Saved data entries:
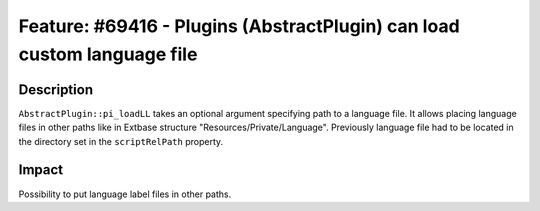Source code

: ========================================================================
Feature: #69416 - Plugins (AbstractPlugin) can load custom language file
========================================================================

Description
===========

``AbstractPlugin::pi_loadLL`` takes an optional argument specifying path to a
language file. It allows placing language files in other paths like in Extbase
structure "Resources/Private/Language". Previously language file had to be
located in the directory set in the ``scriptRelPath`` property.


Impact
======

Possibility to put language label files in other paths.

WHAT THE EXERCISE ASKS: When the line with "Feature: #69416 - Plugins" is reached in the data above, begin copying, and stop after the line with "file had to be"; copy each line exactly, both ends included.

ANSWER TO THE PROBLEM:
Feature: #69416 - Plugins (AbstractPlugin) can load custom language file
========================================================================

Description
===========

``AbstractPlugin::pi_loadLL`` takes an optional argument specifying path to a
language file. It allows placing language files in other paths like in Extbase
structure "Resources/Private/Language". Previously language file had to be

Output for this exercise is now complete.